The Coaches Room is a regular feature throughout the 2022-23 regular season by former NHL coaches and assistants who will turn their critical gaze to the game and explain it through the lens of a teacher. Mark Recchi and Phil Housley will take turns providing insight.
Coaches must accept players' early struggles in new defensive structures
Recchi says patience is needed but good teams will make necessary adjustments
By
Mark Recchi
Special to NHL.com
In this edition, Recchi, a Hall of Fame player who has been an assistant with the Pittsburgh Penguins and New Jersey Devils, discusses what coaches are seeing and thinking in the first month of a season and how patience and institutional knowledge of their teams is vitally important to prevent overreactions positively or negatively.
As coaches we always look for developing trends early in the season, and one that never seems to fail is how chances against are up and defensive structure has obvious cracks early in the season as teams are attempting to get settled.
I've always thought that through the years, especially when you get new coaching staffs and bring in new players through trades or free agency. People have to get used to systems and structure and how they are supposed to play.
Systems and structure don't vary greatly from team to team in the NHL, but it still takes time to build that cohesive structure to where you're not thinking, you're just playing and fitting into the system and structure.
What you see at this time of the season is a lot of breakdowns, a lot of 2-on-1s. I've watched a game every night and there are a lot of odd-man rushes. That will tend to tighten up as the year goes on.
The trend is even more pronounced this season with 10 teams, nearly a third of the NHL, which have new coaches. It creates a whole different look for those teams.
With the Dallas Stars, they're a little more offensive now under coach Peter DeBoer, looking to drive more offense and score more goals than they did last season. It's not as conservative, but it's not always going to work as they incorporate their structure into the push for more offense.
Jim Montgomery is known as an offensive-minded coach, and he's done a good job with the Boston Bruins.
Bruce Cassidy is a good coach. He's brought structure and a different voice to the Vegas Golden Knights. Some teams need that. I think Vegas did after missing the Stanley Cup Playoffs last season.
You're seeing more structure and discipline from the Philadelphia Flyers under John Tortorella, but it's inconsistent. It's the same with the Detroit Red Wings under first-year coach Derek Lalonde.
But on the whole with a lot of teams this early in the season, it's about players working out kinks. They want to produce so badly early in the season to get into a groove that they get onto the offensive side more, sacrificing defense, and that leads to chances the other way.
Eventually the coaches have to rein them in a little bit. As the season goes on it gets tighter, and as coaches we know that and we realize we have to live with it too, even if we don't like it.
But players also know they can't play run-and-gun hockey for 82 games and be successful. You're asking a lot of your goalies, leaving them out to dry too often. The teams that play that way and can't fix it, it's fool's gold.
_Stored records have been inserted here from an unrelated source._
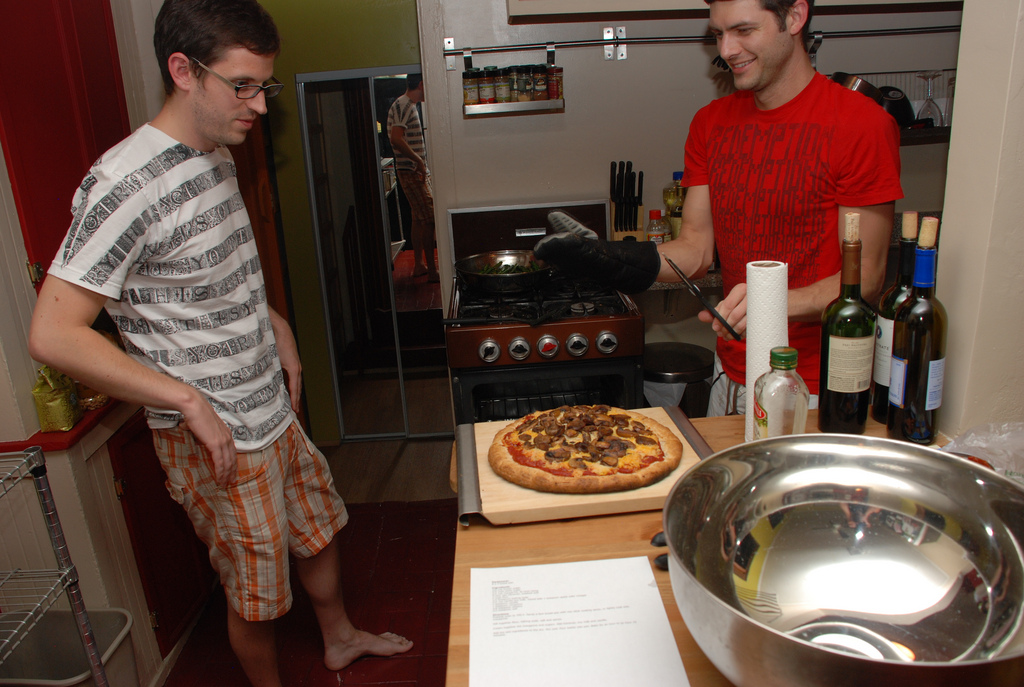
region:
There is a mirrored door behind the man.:
[291, 62, 469, 462]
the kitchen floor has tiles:
[315, 513, 418, 663]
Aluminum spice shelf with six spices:
[456, 42, 587, 122]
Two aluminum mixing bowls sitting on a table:
[658, 428, 1023, 685]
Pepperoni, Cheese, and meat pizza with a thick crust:
[443, 393, 728, 524]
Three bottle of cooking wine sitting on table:
[808, 201, 945, 445]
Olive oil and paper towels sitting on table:
[735, 250, 813, 448]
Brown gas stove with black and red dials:
[433, 200, 652, 404]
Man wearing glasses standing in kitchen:
[21, 1, 408, 670]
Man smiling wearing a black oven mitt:
[526, 1, 907, 407]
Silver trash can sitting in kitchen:
[645, 335, 716, 418]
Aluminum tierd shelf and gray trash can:
[1, 438, 137, 685]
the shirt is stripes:
[67, 142, 290, 450]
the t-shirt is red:
[672, 79, 976, 396]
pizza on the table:
[485, 395, 697, 516]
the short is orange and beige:
[147, 429, 400, 626]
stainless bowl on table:
[663, 444, 1019, 621]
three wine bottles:
[833, 193, 1011, 438]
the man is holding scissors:
[647, 246, 739, 342]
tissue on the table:
[726, 253, 818, 396]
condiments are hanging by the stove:
[451, 53, 601, 130]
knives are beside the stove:
[600, 152, 687, 261]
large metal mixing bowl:
[660, 430, 1022, 683]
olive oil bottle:
[751, 343, 808, 436]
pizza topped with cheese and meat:
[492, 397, 685, 495]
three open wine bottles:
[815, 207, 958, 442]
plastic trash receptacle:
[3, 596, 147, 683]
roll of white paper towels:
[743, 254, 795, 438]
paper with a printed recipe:
[462, 551, 696, 684]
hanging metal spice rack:
[460, 45, 581, 116]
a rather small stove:
[449, 201, 646, 413]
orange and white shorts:
[141, 406, 350, 629]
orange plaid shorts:
[144, 424, 348, 621]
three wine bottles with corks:
[818, 201, 942, 446]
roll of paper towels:
[740, 257, 794, 444]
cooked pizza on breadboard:
[486, 399, 686, 498]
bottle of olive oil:
[749, 343, 813, 439]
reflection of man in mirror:
[367, 73, 448, 295]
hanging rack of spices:
[454, 39, 566, 120]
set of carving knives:
[605, 155, 644, 242]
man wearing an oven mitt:
[519, 4, 911, 423]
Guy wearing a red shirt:
[661, 22, 912, 373]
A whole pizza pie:
[472, 371, 696, 595]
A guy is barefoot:
[224, 472, 463, 682]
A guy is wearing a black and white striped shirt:
[68, 41, 368, 536]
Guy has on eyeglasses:
[150, 18, 292, 168]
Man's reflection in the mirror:
[130, 6, 483, 339]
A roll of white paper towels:
[716, 240, 813, 419]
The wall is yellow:
[298, 12, 399, 66]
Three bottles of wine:
[831, 191, 969, 458]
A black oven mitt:
[491, 191, 721, 335]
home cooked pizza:
[489, 390, 711, 509]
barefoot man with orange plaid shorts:
[19, 5, 413, 683]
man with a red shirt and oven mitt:
[484, 1, 934, 413]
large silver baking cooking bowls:
[644, 438, 1022, 682]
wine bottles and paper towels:
[721, 191, 966, 432]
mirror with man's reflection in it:
[293, 68, 459, 446]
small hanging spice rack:
[438, 32, 600, 134]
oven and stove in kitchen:
[441, 184, 658, 410]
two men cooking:
[25, 7, 1013, 586]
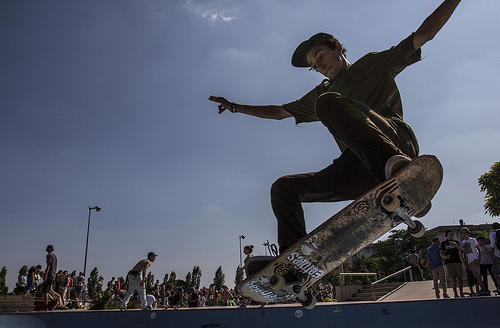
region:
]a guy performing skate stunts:
[179, 16, 481, 309]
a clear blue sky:
[67, 71, 175, 146]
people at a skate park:
[21, 241, 254, 308]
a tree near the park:
[480, 157, 498, 214]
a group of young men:
[424, 226, 488, 289]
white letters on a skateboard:
[283, 251, 323, 281]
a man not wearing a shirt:
[120, 249, 164, 308]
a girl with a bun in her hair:
[241, 241, 258, 260]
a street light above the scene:
[74, 194, 108, 267]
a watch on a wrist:
[221, 102, 248, 118]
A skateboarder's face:
[290, 33, 355, 80]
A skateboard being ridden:
[234, 152, 470, 317]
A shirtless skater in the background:
[122, 247, 155, 309]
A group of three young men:
[426, 224, 488, 298]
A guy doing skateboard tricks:
[201, 13, 452, 298]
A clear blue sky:
[17, 62, 278, 263]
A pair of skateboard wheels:
[373, 188, 431, 243]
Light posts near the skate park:
[67, 194, 277, 286]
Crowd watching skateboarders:
[24, 255, 237, 311]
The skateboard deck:
[255, 214, 425, 297]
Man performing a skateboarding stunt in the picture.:
[209, 0, 463, 308]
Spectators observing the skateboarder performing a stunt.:
[439, 221, 499, 296]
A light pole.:
[82, 205, 102, 275]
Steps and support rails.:
[337, 266, 415, 301]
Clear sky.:
[7, 11, 197, 116]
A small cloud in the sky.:
[194, 4, 243, 34]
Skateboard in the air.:
[237, 154, 444, 310]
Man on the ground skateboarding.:
[119, 250, 157, 311]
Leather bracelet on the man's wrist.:
[207, 94, 245, 119]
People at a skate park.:
[1, 219, 498, 296]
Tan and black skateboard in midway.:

I remember the Buffalo Sabres in 2018-19 started out well, going 17-6-2, but they were getting outshot and outchanced regularly. It didn't feel sustainable, and it wasn't. They went 16-33-8 the rest of the way.
There are examples of that every season. There will be this season. We just don't know who it will be yet.
It's not easy as a coach to deal with it, but you also have an understanding as a coach that if your group is going to be able to tighten it up or if you have real reason to be concerned.
For example, when I was with the Pittsburgh Penguins, we knew that group would tighten right up. We just knew it. Sure, it took a little bit of time, but with that experience we knew it was coming. It was just a matter of managing it as much as we could in the early part of the season.
When I was with the New Jersey Devils it wasn't the same feeling, but there were so many goalies there that we were fighting an uphill battle all the time. You just never felt comfortable.
Institutional knowledge helps. Coaches can't be comfortable ever, but we can feel at least somewhat at ease when you trust your group.
Since I mentioned the Sabres already, I figured I would finish with them too, because from what I have seen from them this season it certainly looks like it's anything but fool's gold.
The Sabres look for real and I think it's sustainable. They're being led by a group that plays a very hard, structured game. Coach Don Granato has done a great job. The players believe in him. They believe in themselves and what they're doing.
You see a guy like forward Tage Thompson, the huge step he's taken there. Defenseman Rasmus Dahlin as well. It took them a little bit longer to get it going in their careers, but they bought in and it's paying off now.
It seems like the Sabres have a plan, that Granato has the players on board, has their attention and there is trust both ways. They're at times no different than any other team this early in the season, working out the kinks, pushing for more offense instead of cracking down defensively, but the Sabres look to me like a team that will tighten up.